Your point about REH's average employed capital being "immature" is spot on. I am quite confident that in the next few years, the return will gradually go back up.
The chairman made a very interesting comment in one of the AGMs a few years ago. He said that his late father taught them that in this world the best place to invest is in a business (i.e. REH), and the second thing is property. This is why REH has been continuously building up its property portfolio. Not only a property portfolio is a hedge against landlords arbitrarily increasing rents, but it's also a good investment on its own.

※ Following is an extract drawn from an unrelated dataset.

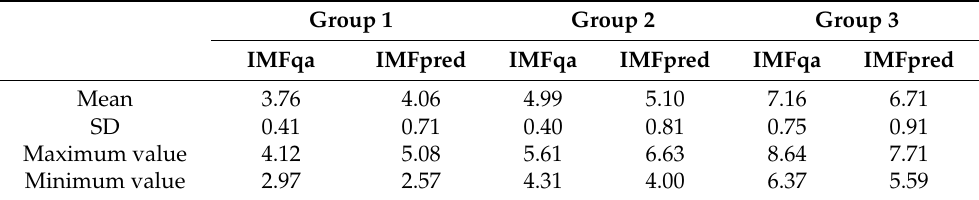
Table 3. Summary of mean, SD, minimum value and maximum value of quantified IMF (IMFqa, extracted from the meat) and of predicted IMF (IMFpred) in the three groups (Group 1: IMF ≤ 4.24%; Group 2: 4.25% ≤ IMF ≤ 5.75%; and Group 3: IMF > 5.76%).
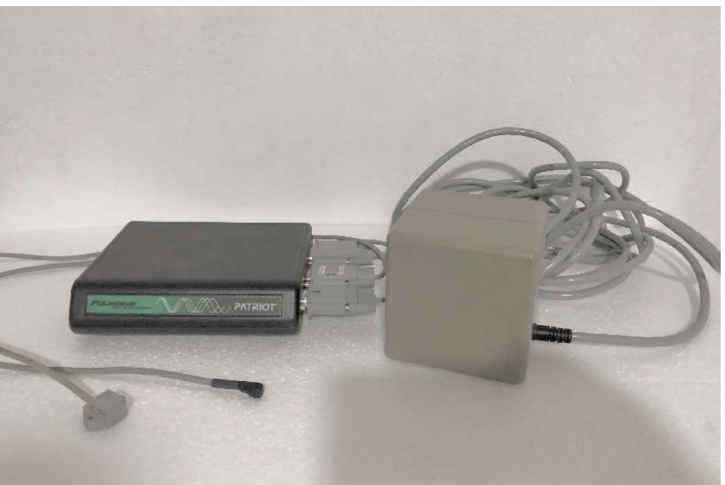
Figure 1. Polhemus system Fastrak. From left to the right: receiver module, two sensors, emitter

As I'm sure you already know, REH's annual report has a section that states the current value of land and buildings.
This table list the current value of land and buildings from 1998 - 2015:
1998: $63.1m
1999:$66.6m
2000: $76.5m
2001: $80.8m
2002: $88.1m
2003: $103.9m
2004: $114.2m
2005: $145.6m
2006: $160.8m
2007: $186.3m
2008: $233.2m
2009: $257.0m
2010: $263.4m
2011: $276.7m
2012: $278.9m
2013: $301.1m
2014: $328.3m
2015: $342.7m
As you already know, this sizable property portfolio has been built up using purely retained earnings, without raising any debt or issuing any shares.
Over the past 17 years, it's been growing at a CAGR of 10.4%.
Over the past 10 years, it's been growing at a CAGR of 8.9%.
Over the past 5 years, it's been growing at CAGR of 5.4%.
I am hoping that the CAGR can go back up to around 7-8%. This way, the property portfolio will double in value in about 10 years time.
Incidentally, in the past 3 months before the result announcement, like yourself, I had been increasing my holdings in REH. The price was not cheap but reasonable for such a quality company. I wish I had been more aggressive in the buying.